Activity: Filter this material down to the lines that hold "already", copying each one.

Material supplied:
----------------
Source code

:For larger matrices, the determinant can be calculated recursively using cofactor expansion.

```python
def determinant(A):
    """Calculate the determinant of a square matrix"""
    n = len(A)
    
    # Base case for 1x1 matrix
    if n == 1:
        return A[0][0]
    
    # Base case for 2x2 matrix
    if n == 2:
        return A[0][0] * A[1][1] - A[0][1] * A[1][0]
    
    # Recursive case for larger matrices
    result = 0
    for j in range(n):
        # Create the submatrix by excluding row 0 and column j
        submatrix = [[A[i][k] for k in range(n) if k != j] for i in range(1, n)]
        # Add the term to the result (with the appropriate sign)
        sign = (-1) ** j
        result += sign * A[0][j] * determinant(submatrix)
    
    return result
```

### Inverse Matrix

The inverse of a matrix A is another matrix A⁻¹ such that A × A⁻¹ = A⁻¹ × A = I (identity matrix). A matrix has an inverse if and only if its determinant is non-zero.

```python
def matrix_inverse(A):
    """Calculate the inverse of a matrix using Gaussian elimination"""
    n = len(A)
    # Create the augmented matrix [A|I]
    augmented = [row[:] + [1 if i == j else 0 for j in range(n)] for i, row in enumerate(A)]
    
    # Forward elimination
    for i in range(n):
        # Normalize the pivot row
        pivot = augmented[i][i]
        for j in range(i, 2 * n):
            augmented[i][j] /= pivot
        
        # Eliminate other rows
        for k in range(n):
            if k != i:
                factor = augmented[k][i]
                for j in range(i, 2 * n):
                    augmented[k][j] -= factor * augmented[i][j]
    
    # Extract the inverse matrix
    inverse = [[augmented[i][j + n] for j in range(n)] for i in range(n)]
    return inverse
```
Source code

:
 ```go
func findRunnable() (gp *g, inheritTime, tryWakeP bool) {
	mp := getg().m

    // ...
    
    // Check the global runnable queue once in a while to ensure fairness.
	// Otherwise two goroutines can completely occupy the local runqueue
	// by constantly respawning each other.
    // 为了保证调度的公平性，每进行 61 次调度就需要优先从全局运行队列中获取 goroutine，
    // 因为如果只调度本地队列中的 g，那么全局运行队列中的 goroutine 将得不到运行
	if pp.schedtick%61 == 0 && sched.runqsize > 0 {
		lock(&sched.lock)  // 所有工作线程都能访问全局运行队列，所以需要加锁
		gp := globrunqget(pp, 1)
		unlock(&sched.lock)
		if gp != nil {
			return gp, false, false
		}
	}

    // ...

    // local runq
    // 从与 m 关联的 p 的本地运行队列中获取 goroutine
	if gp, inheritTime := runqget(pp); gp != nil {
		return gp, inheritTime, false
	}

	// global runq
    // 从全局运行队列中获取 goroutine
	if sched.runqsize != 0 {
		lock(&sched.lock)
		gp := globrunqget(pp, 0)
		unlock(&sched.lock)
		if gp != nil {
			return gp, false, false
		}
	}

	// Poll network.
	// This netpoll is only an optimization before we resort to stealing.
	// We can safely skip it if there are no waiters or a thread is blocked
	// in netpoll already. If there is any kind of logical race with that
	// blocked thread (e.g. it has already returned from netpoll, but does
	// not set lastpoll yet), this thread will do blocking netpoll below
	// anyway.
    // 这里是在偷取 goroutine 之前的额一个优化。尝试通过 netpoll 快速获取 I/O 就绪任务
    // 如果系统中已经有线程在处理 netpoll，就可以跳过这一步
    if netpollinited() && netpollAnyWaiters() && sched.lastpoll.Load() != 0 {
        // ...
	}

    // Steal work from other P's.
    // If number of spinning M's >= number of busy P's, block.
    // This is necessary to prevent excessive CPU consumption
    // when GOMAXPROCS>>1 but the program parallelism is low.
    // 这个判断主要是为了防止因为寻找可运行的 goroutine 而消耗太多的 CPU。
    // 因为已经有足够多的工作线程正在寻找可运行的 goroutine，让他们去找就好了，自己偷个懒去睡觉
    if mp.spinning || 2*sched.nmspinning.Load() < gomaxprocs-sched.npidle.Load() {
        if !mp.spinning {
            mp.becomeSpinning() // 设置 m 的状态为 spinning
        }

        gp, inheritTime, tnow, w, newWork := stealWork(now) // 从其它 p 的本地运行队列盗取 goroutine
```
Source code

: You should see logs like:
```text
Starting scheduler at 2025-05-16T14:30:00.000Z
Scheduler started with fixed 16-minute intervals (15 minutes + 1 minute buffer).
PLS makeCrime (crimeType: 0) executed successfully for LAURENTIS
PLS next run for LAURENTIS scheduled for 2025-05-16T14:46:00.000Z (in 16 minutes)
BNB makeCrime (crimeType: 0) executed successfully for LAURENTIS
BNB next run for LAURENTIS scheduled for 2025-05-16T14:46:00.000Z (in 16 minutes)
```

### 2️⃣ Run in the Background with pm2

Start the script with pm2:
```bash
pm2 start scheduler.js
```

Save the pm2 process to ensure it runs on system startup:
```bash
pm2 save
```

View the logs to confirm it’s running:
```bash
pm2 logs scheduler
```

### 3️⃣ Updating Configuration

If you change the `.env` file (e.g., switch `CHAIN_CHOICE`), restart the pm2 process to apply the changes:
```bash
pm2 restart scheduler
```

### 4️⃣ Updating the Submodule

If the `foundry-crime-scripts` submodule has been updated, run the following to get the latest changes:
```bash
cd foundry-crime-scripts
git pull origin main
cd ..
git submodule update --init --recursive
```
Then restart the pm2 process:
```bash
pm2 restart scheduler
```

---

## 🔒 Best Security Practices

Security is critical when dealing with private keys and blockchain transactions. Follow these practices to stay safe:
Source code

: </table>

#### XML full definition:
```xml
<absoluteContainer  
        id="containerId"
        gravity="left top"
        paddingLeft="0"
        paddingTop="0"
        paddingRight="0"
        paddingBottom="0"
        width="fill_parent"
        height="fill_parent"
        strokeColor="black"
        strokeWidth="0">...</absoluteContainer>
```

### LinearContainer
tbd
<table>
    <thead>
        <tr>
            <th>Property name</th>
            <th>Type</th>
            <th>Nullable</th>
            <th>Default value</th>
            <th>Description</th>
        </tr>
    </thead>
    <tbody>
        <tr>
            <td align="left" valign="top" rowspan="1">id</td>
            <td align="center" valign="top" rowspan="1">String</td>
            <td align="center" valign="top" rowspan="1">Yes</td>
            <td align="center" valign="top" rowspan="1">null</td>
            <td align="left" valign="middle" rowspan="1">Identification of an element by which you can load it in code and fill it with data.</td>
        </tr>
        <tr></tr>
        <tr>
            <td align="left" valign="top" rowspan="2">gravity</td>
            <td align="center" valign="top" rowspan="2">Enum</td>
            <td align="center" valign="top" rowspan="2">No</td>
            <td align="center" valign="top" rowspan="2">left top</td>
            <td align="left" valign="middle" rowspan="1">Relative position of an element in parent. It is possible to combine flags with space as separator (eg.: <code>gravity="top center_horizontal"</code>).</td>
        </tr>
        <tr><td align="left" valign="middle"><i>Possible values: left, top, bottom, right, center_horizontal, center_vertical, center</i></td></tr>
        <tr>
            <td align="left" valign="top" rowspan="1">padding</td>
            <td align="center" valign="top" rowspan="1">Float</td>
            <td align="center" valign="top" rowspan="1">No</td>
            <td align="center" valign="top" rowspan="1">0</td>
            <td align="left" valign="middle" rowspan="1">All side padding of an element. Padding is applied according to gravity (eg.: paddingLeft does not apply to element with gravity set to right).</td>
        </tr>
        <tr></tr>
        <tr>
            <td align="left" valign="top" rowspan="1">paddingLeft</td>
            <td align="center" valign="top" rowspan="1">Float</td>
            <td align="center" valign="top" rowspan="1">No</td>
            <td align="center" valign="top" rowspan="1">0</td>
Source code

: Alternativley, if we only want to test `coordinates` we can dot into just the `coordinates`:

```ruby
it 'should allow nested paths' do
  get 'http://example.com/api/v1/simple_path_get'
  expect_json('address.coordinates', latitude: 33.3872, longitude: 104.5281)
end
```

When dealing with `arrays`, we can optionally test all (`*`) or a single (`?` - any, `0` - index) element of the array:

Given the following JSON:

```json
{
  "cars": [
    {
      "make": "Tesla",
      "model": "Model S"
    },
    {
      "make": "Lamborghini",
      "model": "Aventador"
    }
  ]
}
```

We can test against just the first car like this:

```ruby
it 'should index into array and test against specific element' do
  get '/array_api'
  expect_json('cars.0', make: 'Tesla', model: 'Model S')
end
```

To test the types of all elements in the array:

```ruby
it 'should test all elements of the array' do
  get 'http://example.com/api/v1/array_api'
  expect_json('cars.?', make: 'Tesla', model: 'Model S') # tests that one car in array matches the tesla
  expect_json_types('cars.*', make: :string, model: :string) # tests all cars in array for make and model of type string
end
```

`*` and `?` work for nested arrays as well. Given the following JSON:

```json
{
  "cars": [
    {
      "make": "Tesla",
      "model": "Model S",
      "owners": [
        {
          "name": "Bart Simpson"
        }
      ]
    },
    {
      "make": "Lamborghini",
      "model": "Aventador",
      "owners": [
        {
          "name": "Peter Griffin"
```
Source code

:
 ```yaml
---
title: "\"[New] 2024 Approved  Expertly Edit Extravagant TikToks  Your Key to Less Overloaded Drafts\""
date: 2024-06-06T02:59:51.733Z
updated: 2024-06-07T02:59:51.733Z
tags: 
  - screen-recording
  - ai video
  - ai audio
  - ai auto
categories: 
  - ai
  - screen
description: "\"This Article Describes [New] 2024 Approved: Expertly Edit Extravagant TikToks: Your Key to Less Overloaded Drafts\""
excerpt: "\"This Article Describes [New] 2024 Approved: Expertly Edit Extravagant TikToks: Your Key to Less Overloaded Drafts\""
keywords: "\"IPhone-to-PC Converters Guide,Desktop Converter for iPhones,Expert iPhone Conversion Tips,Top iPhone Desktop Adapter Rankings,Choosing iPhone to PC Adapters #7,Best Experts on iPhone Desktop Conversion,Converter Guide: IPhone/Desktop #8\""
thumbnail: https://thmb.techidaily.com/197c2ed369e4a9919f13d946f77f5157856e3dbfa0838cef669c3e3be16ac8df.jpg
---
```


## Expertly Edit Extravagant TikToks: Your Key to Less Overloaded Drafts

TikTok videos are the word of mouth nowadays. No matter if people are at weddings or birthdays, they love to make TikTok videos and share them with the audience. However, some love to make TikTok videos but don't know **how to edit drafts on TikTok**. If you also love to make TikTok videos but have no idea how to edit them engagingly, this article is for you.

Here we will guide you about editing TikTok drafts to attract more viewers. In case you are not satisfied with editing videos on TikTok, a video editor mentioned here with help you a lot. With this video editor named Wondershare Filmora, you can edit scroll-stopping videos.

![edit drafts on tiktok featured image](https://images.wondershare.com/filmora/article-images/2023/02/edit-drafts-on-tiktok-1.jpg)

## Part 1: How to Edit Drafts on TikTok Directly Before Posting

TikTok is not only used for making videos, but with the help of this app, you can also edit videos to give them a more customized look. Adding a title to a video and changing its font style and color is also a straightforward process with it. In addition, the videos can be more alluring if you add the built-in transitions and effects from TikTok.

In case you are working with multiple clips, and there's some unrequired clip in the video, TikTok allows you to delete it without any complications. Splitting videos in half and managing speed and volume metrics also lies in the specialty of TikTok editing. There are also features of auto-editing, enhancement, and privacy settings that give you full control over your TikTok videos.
----------------
Finished task:
	// in netpoll already. If there is any kind of logical race with that
	// blocked thread (e.g. it has already returned from netpoll, but does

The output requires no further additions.